■ YOUR OBJECTIVE ■
Give the number of lines in the entries that contain "ProjectId". State only the count.

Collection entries

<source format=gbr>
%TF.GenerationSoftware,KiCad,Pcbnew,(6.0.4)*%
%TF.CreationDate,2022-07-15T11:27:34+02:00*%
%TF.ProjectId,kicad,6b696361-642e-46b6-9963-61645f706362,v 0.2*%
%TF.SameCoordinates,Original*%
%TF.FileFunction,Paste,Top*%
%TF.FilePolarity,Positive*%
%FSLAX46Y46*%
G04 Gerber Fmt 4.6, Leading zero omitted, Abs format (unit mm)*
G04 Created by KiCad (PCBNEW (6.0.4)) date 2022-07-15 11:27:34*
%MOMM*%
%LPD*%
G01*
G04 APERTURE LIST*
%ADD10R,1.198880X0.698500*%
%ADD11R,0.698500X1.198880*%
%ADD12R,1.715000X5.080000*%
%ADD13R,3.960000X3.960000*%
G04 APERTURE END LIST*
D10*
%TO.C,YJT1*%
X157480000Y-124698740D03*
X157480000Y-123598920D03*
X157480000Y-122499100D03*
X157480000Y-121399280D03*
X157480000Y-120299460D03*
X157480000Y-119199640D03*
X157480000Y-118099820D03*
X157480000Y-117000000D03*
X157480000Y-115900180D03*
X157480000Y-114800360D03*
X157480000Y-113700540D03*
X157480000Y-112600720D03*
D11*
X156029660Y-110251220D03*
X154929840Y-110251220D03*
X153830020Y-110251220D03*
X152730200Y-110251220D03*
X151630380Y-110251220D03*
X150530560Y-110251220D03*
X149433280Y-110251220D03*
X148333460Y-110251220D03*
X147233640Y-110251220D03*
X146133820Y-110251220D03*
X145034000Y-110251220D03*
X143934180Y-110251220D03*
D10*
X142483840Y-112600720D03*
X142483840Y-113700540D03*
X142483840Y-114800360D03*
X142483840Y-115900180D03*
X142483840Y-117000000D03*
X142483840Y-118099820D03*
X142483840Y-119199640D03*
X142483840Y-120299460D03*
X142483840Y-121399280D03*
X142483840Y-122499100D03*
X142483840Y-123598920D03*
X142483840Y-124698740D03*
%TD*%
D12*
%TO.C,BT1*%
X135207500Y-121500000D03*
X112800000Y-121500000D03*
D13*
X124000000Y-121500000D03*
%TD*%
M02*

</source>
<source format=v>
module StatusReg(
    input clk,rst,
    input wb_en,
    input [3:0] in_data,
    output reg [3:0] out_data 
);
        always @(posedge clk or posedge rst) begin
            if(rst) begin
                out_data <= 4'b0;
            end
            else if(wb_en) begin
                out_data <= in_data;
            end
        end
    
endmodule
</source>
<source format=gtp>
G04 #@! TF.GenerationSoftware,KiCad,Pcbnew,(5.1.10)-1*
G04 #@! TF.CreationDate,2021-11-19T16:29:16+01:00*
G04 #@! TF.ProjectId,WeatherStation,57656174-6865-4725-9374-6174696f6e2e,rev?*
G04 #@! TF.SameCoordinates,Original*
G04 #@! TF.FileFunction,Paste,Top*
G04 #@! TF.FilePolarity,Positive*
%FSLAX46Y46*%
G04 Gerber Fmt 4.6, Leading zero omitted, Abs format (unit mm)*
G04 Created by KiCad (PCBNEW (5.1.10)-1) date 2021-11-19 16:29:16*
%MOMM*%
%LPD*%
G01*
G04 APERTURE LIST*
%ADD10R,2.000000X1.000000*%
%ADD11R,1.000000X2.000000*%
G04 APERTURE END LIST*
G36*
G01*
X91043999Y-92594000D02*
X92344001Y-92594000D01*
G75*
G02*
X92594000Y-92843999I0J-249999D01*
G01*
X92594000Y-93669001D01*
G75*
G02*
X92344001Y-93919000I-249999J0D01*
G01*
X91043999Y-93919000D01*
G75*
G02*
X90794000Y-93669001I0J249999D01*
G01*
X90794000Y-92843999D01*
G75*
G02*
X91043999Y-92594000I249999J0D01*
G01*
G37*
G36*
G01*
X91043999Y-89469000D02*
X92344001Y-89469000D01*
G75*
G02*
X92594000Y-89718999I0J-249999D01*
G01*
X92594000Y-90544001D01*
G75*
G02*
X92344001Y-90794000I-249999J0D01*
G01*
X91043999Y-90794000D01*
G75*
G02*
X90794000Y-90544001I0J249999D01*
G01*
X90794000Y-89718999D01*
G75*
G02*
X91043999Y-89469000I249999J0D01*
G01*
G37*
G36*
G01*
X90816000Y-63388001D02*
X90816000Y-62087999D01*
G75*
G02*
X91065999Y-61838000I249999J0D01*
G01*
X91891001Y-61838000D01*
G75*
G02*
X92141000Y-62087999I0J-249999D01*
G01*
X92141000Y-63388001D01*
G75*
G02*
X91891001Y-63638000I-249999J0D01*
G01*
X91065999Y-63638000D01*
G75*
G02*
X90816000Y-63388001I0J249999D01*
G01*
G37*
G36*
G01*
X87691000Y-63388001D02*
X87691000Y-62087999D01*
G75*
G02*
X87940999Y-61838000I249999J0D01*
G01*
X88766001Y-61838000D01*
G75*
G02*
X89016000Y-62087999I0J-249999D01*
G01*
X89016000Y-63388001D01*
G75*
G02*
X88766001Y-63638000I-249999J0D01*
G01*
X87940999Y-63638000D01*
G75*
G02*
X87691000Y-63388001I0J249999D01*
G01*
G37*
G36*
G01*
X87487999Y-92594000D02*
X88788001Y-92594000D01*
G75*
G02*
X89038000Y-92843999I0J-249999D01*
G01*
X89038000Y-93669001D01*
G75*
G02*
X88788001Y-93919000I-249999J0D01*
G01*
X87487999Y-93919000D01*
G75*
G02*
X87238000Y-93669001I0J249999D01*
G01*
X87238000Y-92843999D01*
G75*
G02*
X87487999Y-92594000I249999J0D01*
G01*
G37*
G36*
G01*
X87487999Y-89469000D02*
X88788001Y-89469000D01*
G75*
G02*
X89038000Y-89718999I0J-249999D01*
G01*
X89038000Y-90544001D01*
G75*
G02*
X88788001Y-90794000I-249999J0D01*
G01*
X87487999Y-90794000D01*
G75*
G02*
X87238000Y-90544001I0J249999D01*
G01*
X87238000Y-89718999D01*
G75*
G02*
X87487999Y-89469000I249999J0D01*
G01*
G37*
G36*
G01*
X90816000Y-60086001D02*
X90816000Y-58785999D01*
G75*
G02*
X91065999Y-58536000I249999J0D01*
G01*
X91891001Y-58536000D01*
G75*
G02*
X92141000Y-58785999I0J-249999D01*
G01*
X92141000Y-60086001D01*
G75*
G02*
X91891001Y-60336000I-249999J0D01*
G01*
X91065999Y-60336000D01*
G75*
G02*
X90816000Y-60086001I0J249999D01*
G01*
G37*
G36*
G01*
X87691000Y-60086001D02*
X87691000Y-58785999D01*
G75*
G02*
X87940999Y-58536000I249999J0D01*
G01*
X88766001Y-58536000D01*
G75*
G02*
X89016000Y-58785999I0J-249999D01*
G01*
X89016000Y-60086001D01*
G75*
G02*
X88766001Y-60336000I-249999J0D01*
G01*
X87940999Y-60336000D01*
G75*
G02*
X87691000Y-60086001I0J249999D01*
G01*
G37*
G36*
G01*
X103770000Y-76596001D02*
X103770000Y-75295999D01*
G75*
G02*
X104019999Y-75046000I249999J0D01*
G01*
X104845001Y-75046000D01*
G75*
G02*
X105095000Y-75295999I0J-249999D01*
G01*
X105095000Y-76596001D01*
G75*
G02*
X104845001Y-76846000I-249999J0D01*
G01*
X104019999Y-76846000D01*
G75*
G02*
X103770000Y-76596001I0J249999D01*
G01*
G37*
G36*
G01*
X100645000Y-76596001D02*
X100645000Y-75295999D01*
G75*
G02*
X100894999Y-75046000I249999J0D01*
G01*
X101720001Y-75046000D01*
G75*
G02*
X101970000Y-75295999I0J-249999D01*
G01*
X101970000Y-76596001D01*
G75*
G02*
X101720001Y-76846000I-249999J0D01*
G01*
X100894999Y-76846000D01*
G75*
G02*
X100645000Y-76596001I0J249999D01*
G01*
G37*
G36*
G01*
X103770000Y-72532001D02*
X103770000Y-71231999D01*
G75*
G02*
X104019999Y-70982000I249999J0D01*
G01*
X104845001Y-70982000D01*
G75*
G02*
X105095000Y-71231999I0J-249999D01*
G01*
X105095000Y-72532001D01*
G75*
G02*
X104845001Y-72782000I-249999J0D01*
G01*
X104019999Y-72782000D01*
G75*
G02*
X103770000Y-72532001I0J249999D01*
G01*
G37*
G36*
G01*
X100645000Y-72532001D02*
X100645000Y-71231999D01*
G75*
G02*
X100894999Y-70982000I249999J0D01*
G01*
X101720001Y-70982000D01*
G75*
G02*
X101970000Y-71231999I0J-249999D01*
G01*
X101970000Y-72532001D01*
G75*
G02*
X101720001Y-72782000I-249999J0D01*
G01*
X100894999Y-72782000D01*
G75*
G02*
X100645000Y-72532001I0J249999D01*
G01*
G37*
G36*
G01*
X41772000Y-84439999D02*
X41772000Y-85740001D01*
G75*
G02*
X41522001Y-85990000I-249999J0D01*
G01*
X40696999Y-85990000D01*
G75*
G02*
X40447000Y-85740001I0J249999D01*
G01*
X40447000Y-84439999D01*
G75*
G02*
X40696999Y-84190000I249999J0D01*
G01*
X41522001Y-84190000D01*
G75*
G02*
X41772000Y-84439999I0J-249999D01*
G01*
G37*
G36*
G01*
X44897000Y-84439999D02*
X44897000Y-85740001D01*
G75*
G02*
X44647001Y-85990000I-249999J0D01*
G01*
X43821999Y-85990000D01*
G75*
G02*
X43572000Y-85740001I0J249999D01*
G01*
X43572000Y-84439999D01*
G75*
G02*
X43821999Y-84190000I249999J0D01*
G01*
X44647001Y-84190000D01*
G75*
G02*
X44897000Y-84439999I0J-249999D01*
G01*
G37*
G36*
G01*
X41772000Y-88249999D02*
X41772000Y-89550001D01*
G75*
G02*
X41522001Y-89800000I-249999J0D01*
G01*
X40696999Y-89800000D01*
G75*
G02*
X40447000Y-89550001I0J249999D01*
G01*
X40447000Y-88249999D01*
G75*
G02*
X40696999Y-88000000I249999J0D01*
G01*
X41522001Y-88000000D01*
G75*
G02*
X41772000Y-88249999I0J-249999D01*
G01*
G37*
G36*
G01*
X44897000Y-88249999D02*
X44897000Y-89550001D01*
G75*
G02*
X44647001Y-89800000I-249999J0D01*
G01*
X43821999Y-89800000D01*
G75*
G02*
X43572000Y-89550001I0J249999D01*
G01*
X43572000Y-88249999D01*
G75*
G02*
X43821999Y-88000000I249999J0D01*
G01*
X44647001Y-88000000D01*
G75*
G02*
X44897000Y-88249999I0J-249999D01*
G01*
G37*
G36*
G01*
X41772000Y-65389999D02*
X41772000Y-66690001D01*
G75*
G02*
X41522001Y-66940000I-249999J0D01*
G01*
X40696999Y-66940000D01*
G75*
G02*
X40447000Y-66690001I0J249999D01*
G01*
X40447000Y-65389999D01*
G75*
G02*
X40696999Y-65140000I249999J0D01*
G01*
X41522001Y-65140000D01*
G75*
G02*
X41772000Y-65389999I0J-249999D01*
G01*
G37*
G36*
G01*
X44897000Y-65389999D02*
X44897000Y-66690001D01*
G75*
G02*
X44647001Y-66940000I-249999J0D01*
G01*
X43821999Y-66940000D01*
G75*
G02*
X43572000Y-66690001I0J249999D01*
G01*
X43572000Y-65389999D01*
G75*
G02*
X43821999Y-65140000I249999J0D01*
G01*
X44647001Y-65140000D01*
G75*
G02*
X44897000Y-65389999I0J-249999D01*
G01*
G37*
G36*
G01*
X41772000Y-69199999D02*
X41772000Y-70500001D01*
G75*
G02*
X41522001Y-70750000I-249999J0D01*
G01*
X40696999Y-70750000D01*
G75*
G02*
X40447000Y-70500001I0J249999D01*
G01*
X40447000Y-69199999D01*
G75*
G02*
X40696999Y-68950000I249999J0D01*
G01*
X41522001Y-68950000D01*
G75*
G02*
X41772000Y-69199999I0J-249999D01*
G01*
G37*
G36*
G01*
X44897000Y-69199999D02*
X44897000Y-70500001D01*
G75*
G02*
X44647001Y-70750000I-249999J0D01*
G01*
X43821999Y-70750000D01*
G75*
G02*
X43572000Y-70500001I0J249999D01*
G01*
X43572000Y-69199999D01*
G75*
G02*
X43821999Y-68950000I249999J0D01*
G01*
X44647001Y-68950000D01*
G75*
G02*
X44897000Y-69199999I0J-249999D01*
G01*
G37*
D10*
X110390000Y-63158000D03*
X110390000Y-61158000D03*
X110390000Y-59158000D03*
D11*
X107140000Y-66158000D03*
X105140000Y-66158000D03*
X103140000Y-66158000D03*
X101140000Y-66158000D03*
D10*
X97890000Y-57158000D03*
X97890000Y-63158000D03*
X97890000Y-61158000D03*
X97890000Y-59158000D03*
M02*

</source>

* * *

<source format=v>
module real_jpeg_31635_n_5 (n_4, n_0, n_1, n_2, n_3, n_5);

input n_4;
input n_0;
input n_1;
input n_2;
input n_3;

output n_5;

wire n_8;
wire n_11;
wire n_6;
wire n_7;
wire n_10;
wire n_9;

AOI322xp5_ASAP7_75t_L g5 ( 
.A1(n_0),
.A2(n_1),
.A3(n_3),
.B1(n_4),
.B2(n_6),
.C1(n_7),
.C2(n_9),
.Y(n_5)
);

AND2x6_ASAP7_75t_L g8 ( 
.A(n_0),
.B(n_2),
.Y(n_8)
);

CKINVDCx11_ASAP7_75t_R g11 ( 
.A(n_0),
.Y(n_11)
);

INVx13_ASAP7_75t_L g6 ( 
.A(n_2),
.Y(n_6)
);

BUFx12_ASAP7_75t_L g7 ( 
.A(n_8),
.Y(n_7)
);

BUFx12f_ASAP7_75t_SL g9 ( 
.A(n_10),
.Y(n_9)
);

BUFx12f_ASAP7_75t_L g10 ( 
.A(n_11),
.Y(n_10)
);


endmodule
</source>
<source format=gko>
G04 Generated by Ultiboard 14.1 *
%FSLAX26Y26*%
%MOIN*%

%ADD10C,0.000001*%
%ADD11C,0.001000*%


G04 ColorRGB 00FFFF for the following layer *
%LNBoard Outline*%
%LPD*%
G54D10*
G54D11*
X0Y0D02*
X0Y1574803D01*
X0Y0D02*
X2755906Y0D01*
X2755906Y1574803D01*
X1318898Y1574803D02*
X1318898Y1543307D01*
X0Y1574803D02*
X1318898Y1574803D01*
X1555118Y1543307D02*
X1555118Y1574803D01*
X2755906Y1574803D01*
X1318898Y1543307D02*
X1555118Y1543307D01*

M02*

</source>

■ ANSWER FOR THIS EXERCISE ■
2